Warren contends, "the trial court improperly placed the burden upon Warren Yadon to come up with 'persuasive documentation' to support his testimony." Warren misconstrues the court's statement. The court was addressing credibility, not the burden of proof. "It is the province of the trial court to determine the credibility of witnesses, the weight to be given their testimony, and the inferences to be drawn from the evidence." KMST, LLC v. County of Ada, 138 Idaho 577, 581, 67 P.3d 56, 60 (2003). The court expressly found that the testimony of Kim Yadon, Kitty Kelley (the Kelleys' daughter), and George Kelley "was credible and substantial" and that the testimony of Warren Yadon was conclusory at best.

Warren Yadon has not shown that the district court erred in finding that the Kelleys had proved a resulting trust. We therefore affirm the judgment of the district court.
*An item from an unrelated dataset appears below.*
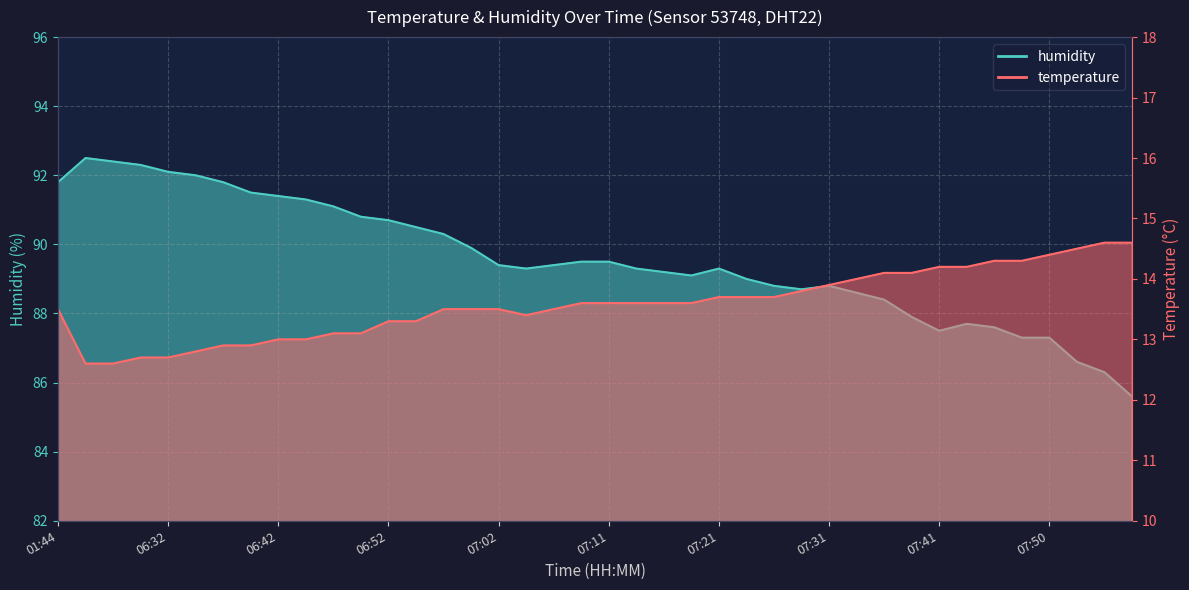

List the series in order of their peak value, lowest first.

temperature, humidity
B. Did the District Court Err in Denying Warren Yadon's Claim for Eviction?

Warren Yadon contends that since the Yadons purchased the farm, the Kelleys have leased it without a written lease as year-to-year tenants, that he gave them notice terminating the lease, and that he served them with notice of eviction. He asks this Court to enter judgment on his claim of eviction. Because we have upheld the finding of a resulting trust, the district court did not err in dismissing Warren's claim for eviction. As the beneficial owners of the farm, the Kelleys are entitled to possession of it.
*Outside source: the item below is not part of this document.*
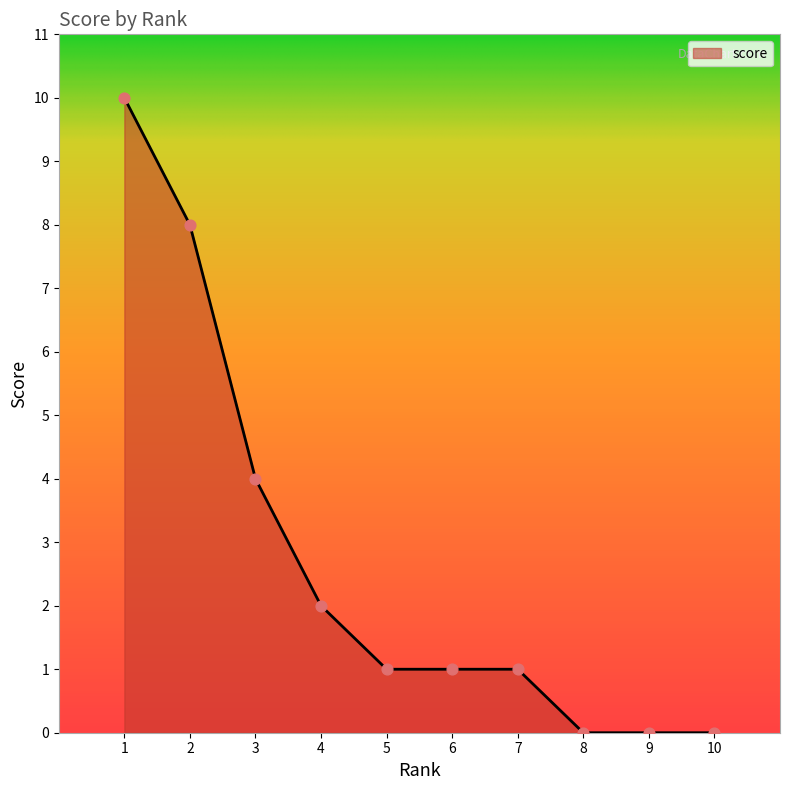

What is the change in value from 2 to 5?

-7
C. Did the District Court Err in Awarding Attorney Fees to the Kelleys?

The Kelleys and Kim Yadon each filed a memorandum of costs seeking an award of court costs, including attorney fees. Warren Yadon did not file a timely motion to disallow any of the claimed costs. By failing to do so, he waived all objections to the costs claimed. Idaho R. Civ. P. 54(d)(6). The district court awarded the Kelleys and Kim court costs, including attorney fees. Warren listed as an issue on appeal that the district court erred "in awarding attorney fees to the Kelleys," but he did not present any argument or authority in support of that issue. "We will not consider assignments of error not supported by argument and authority in the opening brief." Hogg v. Wolske, 142 Idaho 549, 559, 130 P.3d 1087, 1097 (2006).

D. Is Any Party Entitled to an Award of Attorney Fees on Appeal?
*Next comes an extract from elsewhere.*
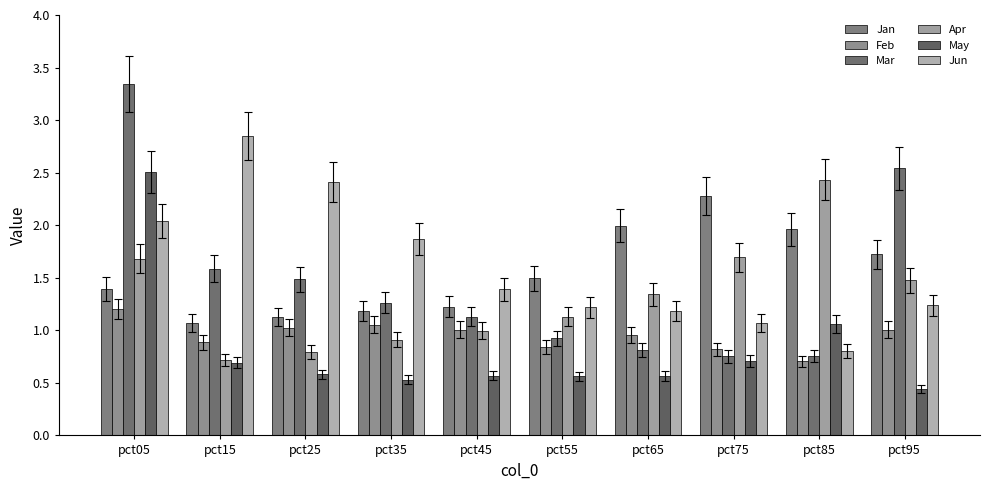

What is the difference between the maximum and minimum values in the May series?

2.1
Warren Yadon seeks an award of attorney fees on appeal pursuant to Idaho Code §§ 12- 121 and 6-324. Warren is not entitled to an award of attorney fees on appeal for two reasons. First, both statutes only provide for the awarding of attorney fees to the prevailing party. He is not the prevailing party on appeal. Second, "in order to be entitled to attorney fees on appeal, authority and argument establishing a right to fees must be presented in the first brief filed by a party with this Court. A citation to statutes and rules authorizing fees, without more, is insufficient." Carroll v. MBNA America Bank, 148 Idaho 261, 270, 220 P.3d 1080, 1089 (2009) (citations omitted). Warren merely cited the statutes, without presenting any argument. The Kelleys request an award of attorney fees on appeal. They do not cite a statute authorizing an award of attorney fees, but they cite Crowley v. Critchfield, 145 Idaho 509, 181 P.3d 435 (2007), and present argument that Warren's appeal was brought without foundation and simply invites the appellate court to second guess the trial court as to the weight of the evidence. The Crowley case states: "Under I.C. § 12-121, a party is entitled to attorney's fees if the appeal merely invites the appellate court to second guess the trial court on the weight of evidence. Attorney's fees may also be awarded if the appeal was brought or defended frivolously, unreasonably, or without foundation." Id. at 514, 181 P.3d at 440 (citations omitted). That is sufficient reference to Idaho Code § 12-121 and supporting argument. We agree with the Kelleys that this appeal was brought without foundation and merely invited this Court to reweigh the evidence. We award the Kelleys attorney fees on appeal.

Kim Yadon also requests an award of attorney fees on appeal. She did not cite any authority in support of her request. She is therefore not entitled to an award of fees. Callaghan v. Callaghan, 142 Idaho 185, 191, 125 P.3d 1061, 1067 (2005).


We affirm the judgment of the district court. We award costs on appeal to the respondents and attorney fees to the Kelleys.